§ **The problem**
Among the records that follow, find each line holding the word "image" and copy it.

§ **Exercise data**
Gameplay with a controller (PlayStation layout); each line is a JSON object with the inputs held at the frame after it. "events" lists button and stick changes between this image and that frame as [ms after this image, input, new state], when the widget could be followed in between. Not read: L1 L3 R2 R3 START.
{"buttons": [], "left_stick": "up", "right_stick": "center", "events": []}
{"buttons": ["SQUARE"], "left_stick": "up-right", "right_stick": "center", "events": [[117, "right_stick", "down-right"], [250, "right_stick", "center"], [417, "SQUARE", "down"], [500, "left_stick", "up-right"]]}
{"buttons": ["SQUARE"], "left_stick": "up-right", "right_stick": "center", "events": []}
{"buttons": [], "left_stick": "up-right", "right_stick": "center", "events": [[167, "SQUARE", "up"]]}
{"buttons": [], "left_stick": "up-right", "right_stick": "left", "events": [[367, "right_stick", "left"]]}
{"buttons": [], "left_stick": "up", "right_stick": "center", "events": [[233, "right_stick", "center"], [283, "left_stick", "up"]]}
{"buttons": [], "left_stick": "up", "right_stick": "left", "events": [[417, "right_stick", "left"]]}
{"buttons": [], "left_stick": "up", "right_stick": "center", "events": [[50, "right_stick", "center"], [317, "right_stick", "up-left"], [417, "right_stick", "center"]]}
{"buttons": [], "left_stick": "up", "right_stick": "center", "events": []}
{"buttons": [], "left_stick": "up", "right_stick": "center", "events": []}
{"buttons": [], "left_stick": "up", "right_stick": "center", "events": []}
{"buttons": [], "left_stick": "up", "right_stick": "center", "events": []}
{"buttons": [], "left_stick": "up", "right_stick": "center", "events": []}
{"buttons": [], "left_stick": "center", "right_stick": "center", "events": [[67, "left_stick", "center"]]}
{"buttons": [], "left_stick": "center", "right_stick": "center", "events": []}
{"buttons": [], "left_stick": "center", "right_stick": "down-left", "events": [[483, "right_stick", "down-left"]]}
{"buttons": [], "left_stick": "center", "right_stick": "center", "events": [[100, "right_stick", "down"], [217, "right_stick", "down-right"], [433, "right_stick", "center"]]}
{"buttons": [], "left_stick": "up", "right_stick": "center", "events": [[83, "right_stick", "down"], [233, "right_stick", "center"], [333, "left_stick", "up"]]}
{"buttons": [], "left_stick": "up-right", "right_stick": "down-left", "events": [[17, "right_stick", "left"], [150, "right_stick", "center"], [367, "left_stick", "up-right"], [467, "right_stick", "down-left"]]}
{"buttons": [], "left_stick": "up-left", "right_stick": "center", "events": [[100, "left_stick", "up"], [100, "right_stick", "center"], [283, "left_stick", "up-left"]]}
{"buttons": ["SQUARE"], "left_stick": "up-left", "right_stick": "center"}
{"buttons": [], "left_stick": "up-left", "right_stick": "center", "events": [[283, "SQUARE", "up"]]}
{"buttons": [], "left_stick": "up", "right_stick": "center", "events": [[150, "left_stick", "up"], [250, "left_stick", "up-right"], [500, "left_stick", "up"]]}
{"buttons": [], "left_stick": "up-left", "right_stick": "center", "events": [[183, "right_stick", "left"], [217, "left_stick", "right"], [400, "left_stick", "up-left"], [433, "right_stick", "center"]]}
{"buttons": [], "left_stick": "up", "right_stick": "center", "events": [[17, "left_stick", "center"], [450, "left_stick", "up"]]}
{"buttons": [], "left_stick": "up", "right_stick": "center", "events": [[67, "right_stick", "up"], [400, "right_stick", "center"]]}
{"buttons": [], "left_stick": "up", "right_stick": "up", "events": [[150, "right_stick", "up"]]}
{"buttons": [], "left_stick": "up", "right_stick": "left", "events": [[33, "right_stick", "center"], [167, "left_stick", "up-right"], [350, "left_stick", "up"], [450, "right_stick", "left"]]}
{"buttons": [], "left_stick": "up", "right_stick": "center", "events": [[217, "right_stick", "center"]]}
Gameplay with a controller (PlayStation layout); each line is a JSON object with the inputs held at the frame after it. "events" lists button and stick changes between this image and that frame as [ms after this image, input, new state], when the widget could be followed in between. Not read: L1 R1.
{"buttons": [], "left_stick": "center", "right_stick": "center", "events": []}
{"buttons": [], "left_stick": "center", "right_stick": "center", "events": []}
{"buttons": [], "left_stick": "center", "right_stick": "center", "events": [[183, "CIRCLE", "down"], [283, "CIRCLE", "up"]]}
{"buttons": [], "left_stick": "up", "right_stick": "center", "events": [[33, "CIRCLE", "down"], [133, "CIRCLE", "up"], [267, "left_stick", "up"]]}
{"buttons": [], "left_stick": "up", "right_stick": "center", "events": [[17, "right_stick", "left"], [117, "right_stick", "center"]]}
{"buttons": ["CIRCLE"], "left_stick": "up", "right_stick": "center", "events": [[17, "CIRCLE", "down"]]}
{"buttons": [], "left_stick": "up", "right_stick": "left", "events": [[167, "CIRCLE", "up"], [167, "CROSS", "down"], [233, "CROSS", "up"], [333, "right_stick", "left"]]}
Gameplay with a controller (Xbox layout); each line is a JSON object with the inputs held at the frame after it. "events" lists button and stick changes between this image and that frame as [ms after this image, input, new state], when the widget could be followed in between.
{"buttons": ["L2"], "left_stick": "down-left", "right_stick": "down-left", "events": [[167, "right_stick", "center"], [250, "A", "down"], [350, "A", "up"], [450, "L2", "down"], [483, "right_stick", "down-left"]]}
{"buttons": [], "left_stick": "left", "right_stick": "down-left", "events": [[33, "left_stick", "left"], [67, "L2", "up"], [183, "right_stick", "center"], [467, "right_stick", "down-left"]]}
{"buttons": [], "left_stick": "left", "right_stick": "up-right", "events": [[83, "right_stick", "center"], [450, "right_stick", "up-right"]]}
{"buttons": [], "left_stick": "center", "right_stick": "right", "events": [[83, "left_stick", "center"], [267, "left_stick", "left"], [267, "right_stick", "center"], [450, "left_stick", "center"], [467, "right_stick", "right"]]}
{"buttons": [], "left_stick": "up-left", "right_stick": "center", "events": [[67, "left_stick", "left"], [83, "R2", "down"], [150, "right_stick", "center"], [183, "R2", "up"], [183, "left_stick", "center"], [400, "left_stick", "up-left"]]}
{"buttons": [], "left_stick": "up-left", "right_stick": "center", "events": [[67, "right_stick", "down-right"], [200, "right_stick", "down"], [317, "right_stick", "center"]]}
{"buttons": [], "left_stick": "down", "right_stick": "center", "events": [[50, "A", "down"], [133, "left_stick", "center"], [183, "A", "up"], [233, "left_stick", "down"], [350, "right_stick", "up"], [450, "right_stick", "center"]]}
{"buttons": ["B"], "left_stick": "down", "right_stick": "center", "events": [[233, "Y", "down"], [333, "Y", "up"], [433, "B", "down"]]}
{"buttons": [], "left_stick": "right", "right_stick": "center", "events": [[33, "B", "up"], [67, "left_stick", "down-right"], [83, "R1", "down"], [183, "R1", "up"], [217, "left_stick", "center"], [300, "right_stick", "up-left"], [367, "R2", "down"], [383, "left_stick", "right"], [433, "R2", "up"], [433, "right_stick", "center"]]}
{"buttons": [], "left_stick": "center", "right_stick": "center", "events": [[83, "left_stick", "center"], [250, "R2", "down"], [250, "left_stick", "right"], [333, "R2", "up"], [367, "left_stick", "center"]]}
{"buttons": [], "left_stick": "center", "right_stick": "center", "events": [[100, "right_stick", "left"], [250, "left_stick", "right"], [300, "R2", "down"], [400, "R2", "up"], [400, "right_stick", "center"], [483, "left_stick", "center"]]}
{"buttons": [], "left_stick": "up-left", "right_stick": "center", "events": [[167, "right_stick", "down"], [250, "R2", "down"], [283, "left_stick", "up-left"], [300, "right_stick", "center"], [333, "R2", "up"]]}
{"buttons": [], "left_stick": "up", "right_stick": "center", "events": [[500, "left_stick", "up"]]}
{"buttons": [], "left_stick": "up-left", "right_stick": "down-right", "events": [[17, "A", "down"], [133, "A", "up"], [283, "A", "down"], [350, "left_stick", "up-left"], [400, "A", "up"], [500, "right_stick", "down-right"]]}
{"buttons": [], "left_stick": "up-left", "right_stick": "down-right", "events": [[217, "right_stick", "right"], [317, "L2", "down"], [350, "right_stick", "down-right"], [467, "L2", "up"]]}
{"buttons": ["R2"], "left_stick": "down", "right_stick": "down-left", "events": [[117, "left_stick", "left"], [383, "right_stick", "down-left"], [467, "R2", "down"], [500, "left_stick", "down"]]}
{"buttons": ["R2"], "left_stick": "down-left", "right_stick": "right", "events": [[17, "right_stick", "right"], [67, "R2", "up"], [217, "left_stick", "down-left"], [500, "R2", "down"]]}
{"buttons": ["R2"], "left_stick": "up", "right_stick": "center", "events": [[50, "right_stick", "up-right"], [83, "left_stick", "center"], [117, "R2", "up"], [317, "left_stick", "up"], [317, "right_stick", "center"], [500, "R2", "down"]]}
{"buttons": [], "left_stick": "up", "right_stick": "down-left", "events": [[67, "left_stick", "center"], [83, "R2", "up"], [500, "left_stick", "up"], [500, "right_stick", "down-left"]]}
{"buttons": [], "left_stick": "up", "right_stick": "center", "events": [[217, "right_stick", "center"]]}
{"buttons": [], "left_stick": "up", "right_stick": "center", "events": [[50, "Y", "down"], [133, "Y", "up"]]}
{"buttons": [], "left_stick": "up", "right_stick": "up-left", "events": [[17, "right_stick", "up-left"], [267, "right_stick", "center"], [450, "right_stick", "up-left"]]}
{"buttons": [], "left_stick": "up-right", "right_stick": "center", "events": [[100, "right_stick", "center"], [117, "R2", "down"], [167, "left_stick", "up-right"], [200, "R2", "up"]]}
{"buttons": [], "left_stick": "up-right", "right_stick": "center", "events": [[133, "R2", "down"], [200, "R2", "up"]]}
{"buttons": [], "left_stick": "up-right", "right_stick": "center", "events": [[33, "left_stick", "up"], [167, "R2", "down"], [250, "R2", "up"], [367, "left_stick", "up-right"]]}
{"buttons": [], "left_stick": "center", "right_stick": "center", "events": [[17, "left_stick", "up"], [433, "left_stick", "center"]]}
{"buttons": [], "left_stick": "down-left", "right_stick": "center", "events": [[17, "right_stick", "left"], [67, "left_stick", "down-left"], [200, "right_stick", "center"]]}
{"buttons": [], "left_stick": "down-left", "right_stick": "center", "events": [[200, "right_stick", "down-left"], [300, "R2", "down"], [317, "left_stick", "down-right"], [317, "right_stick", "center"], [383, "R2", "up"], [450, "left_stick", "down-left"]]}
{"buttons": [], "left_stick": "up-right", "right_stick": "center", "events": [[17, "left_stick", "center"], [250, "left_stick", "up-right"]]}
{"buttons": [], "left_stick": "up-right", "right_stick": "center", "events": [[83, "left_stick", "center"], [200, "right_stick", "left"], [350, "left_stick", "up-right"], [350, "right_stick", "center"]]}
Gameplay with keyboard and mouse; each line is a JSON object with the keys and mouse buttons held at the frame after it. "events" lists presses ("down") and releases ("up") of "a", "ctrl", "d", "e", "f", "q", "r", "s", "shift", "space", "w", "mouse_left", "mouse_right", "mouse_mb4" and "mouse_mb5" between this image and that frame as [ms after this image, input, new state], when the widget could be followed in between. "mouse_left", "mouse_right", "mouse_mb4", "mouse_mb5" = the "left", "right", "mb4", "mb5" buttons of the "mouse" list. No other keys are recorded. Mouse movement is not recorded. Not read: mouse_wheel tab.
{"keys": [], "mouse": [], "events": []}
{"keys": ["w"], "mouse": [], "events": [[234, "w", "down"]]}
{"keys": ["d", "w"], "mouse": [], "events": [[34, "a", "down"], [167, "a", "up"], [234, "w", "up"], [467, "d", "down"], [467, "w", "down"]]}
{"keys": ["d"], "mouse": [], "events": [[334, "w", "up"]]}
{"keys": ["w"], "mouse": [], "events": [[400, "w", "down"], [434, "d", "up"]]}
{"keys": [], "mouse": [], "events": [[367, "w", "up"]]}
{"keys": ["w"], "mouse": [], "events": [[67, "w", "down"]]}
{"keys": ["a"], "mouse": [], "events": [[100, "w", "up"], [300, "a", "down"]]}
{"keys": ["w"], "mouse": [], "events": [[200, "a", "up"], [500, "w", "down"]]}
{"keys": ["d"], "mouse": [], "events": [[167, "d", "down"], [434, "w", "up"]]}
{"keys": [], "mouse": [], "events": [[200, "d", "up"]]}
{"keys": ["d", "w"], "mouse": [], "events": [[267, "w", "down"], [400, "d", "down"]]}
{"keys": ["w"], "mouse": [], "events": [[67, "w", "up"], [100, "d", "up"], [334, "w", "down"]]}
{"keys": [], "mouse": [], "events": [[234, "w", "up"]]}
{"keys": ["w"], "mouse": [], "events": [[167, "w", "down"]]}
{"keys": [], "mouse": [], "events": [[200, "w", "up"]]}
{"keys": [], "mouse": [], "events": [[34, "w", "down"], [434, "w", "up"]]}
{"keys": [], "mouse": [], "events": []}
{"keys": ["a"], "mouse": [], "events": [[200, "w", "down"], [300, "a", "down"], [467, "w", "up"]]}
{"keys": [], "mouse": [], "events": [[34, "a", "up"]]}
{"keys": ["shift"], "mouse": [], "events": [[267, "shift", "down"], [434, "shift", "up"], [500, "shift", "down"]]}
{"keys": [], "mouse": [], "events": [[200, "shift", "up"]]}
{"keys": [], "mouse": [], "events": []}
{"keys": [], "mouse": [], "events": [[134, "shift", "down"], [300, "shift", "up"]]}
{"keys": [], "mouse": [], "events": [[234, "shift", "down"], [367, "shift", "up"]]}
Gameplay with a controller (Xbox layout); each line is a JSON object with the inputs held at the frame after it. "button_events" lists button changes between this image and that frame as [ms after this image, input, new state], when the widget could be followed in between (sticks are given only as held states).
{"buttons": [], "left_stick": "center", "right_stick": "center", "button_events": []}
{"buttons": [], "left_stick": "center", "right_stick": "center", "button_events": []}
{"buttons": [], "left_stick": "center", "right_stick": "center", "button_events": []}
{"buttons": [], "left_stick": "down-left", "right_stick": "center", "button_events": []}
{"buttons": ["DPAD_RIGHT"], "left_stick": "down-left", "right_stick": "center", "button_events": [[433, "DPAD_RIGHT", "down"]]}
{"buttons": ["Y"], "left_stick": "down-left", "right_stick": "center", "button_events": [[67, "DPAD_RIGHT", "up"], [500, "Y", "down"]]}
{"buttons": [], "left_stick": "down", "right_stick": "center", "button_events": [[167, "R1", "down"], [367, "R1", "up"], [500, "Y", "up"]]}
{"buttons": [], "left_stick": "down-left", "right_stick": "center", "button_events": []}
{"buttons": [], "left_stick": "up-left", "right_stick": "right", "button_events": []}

§ **Written solution**
Gameplay with a controller (PlayStation layout); each line is a JSON object with the inputs held at the frame after it. "events" lists button and stick changes between this image and that frame as [ms after this image, input, new state], when the widget could be followed in between. Not read: L1 L3 R2 R3 START.
Gameplay with a controller (PlayStation layout); each line is a JSON object with the inputs held at the frame after it. "events" lists button and stick changes between this image and that frame as [ms after this image, input, new state], when the widget could be followed in between. Not read: L1 R1.
Gameplay with a controller (Xbox layout); each line is a JSON object with the inputs held at the frame after it. "events" lists button and stick changes between this image and that frame as [ms after this image, input, new state], when the widget could be followed in between.
Gameplay with keyboard and mouse; each line is a JSON object with the keys and mouse buttons held at the frame after it. "events" lists presses ("down") and releases ("up") of "a", "ctrl", "d", "e", "f", "q", "r", "s", "shift", "space", "w", "mouse_left", "mouse_right", "mouse_mb4" and "mouse_mb5" between this image and that frame as [ms after this image, input, new state], when the widget could be followed in between. "mouse_left", "mouse_right", "mouse_mb4", "mouse_mb5" = the "left", "right", "mb4", "mb5" buttons of the "mouse" list. No other keys are recorded. Mouse movement is not recorded. Not read: mouse_wheel tab.
Gameplay with a controller (Xbox layout); each line is a JSON object with the inputs held at the frame after it. "button_events" lists button changes between this image and that frame as [ms after this image, input, new state], when the widget could be followed in between (sticks are given only as held states).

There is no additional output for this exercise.